In [None]:
import numpy as np
import pandas as pd
import seaborn as sns
import matplotlib.pyplot as plt

from IPython.display import Image, display

In [None]:
%matplotlib inline
%load_ext autoreload
%autoreload 2

In [None]:
# Data
df2015 = pd.read_csv("data/happiness/2015.csv")
df2016 = pd.read_csv("data/happiness/2016.csv")
df2017 = pd.read_csv("data/happiness/2017.csv")
df2018 = pd.read_csv("data/happiness/2018.csv")
df2019 = pd.read_csv("data/happiness/2019.csv")

# Data analysis

In [None]:
display(Image(filename='data/images/cute_panda_fun.jpg'))

## Summary operators (mean, mode, median)

In [None]:
df2019.mean()

In [None]:
columnsOfInterest = ["Score", "GDP per capita", "Social support"]
df2019[columnsOfInterest].mean()

In [None]:
columnsOfInterest = ["Score", "GDP per capita", "Social support"]
df2019[columnsOfInterest].median()

In [None]:
columnsOfInterest = ["Score", "GDP per capita", "Social support"]
df2019[columnsOfInterest].mode()

============

#### Work request A:
Answer these questions about the notebook:
(i) Which library is imported under the alias "sns"?
(ii) From what file path is df2017 loaded?
(iii) Which three column names does columnsOfInterest hold?
#### Work request B:
List every CSV file path that the notebook reads with pd.read_csv.
The material that comes after the notebook plays no part in this work.

============

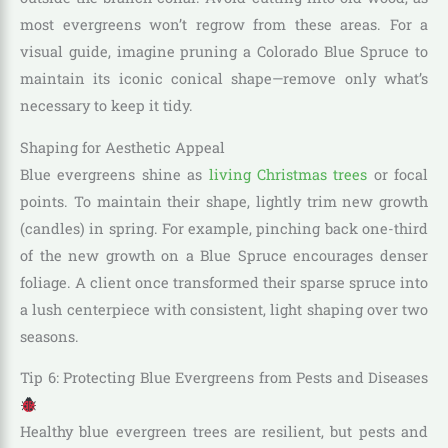
most evergreens won’t regrow from these areas. For a
visual guide, imagine pruning a Colorado Blue Spruce to
maintain its iconic conical shape—remove only what’s
necessary to keep it tidy.
Shaping for Aesthetic Appeal
Blue evergreens shine as
living Christmas trees
or focal
points. To maintain their shape, lightly trim new growth
(candles) in spring. For example, pinching back one-third
of the new growth on a Blue Spruce encourages denser
foliage. A client once transformed their sparse spruce into
a lush centerpiece with consistent, light shaping over two
seasons.
Tip 6: Protecting Blue Evergreens from Pests and Diseases
Healthy blue evergreen trees are resilient, but pests and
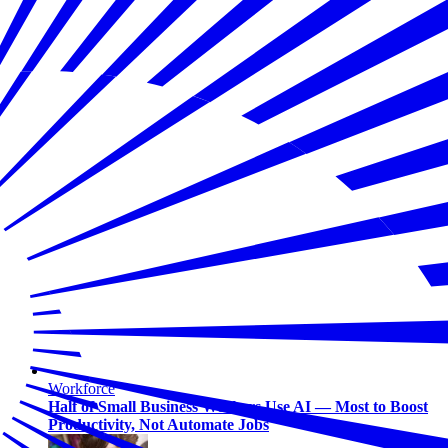
Workforce
Half of Small Business Workers Use AI — Most to Boost
Productivity, Not Automate Jobs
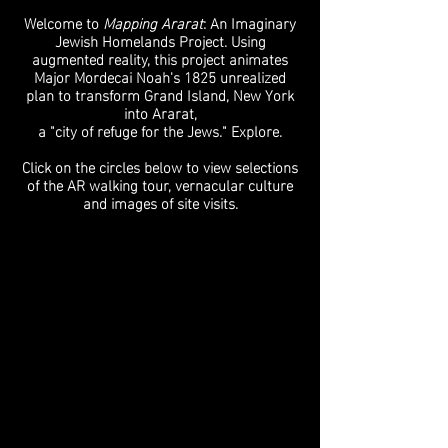
Welcome to
Mapping Ararat
: An Imaginary
Jewish Homelands Project. Using
augmented reality, this project animates
Major Mordecai Noah's 1825 unrealized
plan to transform Grand Island, New York
into Ararat,
a "city of refuge for the Jews." Explore.
Click on the circles below to view selections
of the AR walking tour, vernacular culture
and images of site visits.
AR Walking Tour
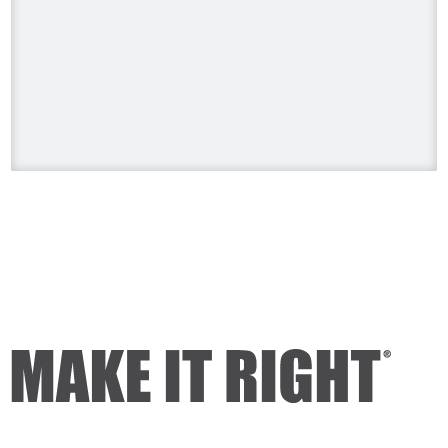
#HolmesonHomes #BuildingALegacy
#MakeitRight
#MikeHolmes
#HGTV
#HomeImprovement #HomeRenovation
Photo
View on Facebook
·
Share
Mike Holmes
1 day ago
Dealing with algae. Filmed this a couple
of years ago on my property.
Video
View on Facebook
·
Share
Mike Holmes
1 day ago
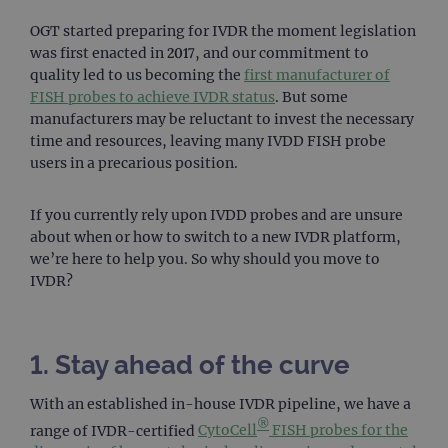
OGT started preparing for IVDR the moment legislation
was first enacted in 2017, and our commitment to
quality led to us becoming the
first manufacturer of
FISH probes to achieve IVDR status
. But some
manufacturers may be reluctant to invest the necessary
time and resources, leaving many IVDD FISH probe
users in a precarious position.
If you currently rely upon IVDD probes and are unsure
about when or how to switch to a new IVDR platform,
we’re here to help you. So why should you move to
IVDR?
1. Stay ahead of the curve
With an established in-house IVDR pipeline, we have a
®
range of IVDR-certified
CytoCell
FISH probes for the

============

#### Response area A:
(i) seaborn
(ii) data/happiness/2017.csv
(iii) "Score", "GDP per capita" and "Social support"

#### Response area B:
- data/happiness/2015.csv
- data/happiness/2016.csv
- data/happiness/2017.csv
- data/happiness/2018.csv
- data/happiness/2019.csv